练习题目:
• A. 根据原文回答下列问题，每题一行，答案按相同编号写出：
(i) 遇到反常事件时应如何对待？
(ii) 异常值检测这一步一般去除约多少的异常数据？
(iii) 代码实现中使用了哪个库的哪个版本？
• B. 请更新原文中从“from outlier_cleaner import”起至“return self.fileobj.read(size).encode()”为止（含这两处）的部分，把其中的“outlierCleaner”改为“cleanOutliers”，然后写出更新后的这段内容。
• C. 判断下列说法是否与原文相符，每条答“是”或“否”，并原样引用原文中起决定作用的文字：
(i) 第2、3步只需执行一次。
(ii) 去除误差点后的回归线对数据拟合得很好。
(iii) 误差点的出现会使拟合线偏离。

原文段落:
异常值（outlier）

简介

在数据挖掘的过程中，我们可能会经常遇到一些偏离于预测趋势之外的数据，通常我们称之为异常值。

通常将这样的一些数据的出现归为误差。有很多情况会出现误差，具体的情况需要就对待：

传感器故障　　　->　　忽略

数据输入错误　　->　　忽略

反常事件　　　　->　　重视

异常值检测/删除算法

1、训练数据

2、异常值检测，找出训练集中访问最多的点，去除这些点（一般约10%的异常数据）

3、再训练

需要多次重复2、3步骤

例：对数据第一次使用回归后的拟合

误差点的出现使拟合线相对偏离，将误差点去除后进行一次回归：

去除误差点后的回归线很好的对数据进行了拟合

代码实现

环境：MacOS mojave　　10.14.3

Python　　3.7.0

使用库：scikit-learn 0.19.2

原始数据集：

对原始数据进行一次回归：

删除10%的异常值后进行一次回归：
　　　　

outlier_removal_regression.py　　主程序

#!/usr/bin/python

import random

import numpy

import matplotlib.pyplot as plt

import pickle

from outlier_cleaner import outlierCleaner

class StrToBytes:

    def __init__(self, fileobj):

        self.fileobj = fileobj

    def read(self, size):

        return self.fileobj.read(size).encode()

    def readline(self, size=-1):

        return self.fileobj.readline(size).encode()

### load up some practice data with outliers in it

ages = pickle.load(StrToBytes(open("practice_outliers_ages.pkl", "r") ) )

net_worths = pickle.load(StrToBytes(open("practice_outliers_net_worths.pkl", "r") ) )

### ages and net_worths need to be reshaped into 2D numpy arrays

### second argument of reshape command is a tuple of integers: (n_rows, n_columns)

数据节选:
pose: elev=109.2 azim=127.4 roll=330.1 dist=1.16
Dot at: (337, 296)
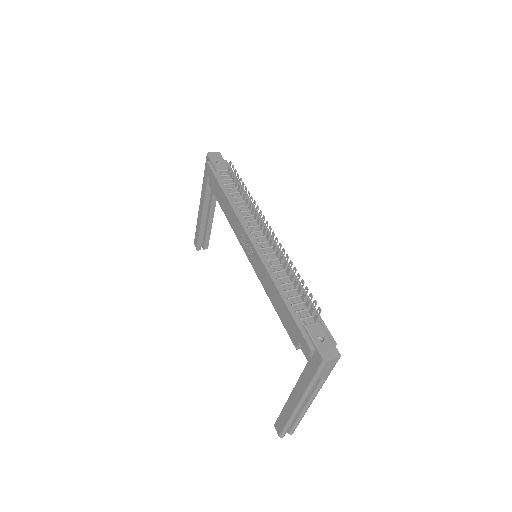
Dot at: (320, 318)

参考答案:
• A.
(i) 重视
(ii) 约10%
(iii) scikit-learn 0.19.2

• B.
from outlier_cleaner import cleanOutliers

class StrToBytes:

    def __init__(self, fileobj):

        self.fileobj = fileobj

    def read(self, size):

        return self.fileobj.read(size).encode()

• C.
(i) 否。“需要多次重复2、3步骤”
(ii) 是。“去除误差点后的回归线很好的对数据进行了拟合”
(iii) 是。“误差点的出现使拟合线相对偏离”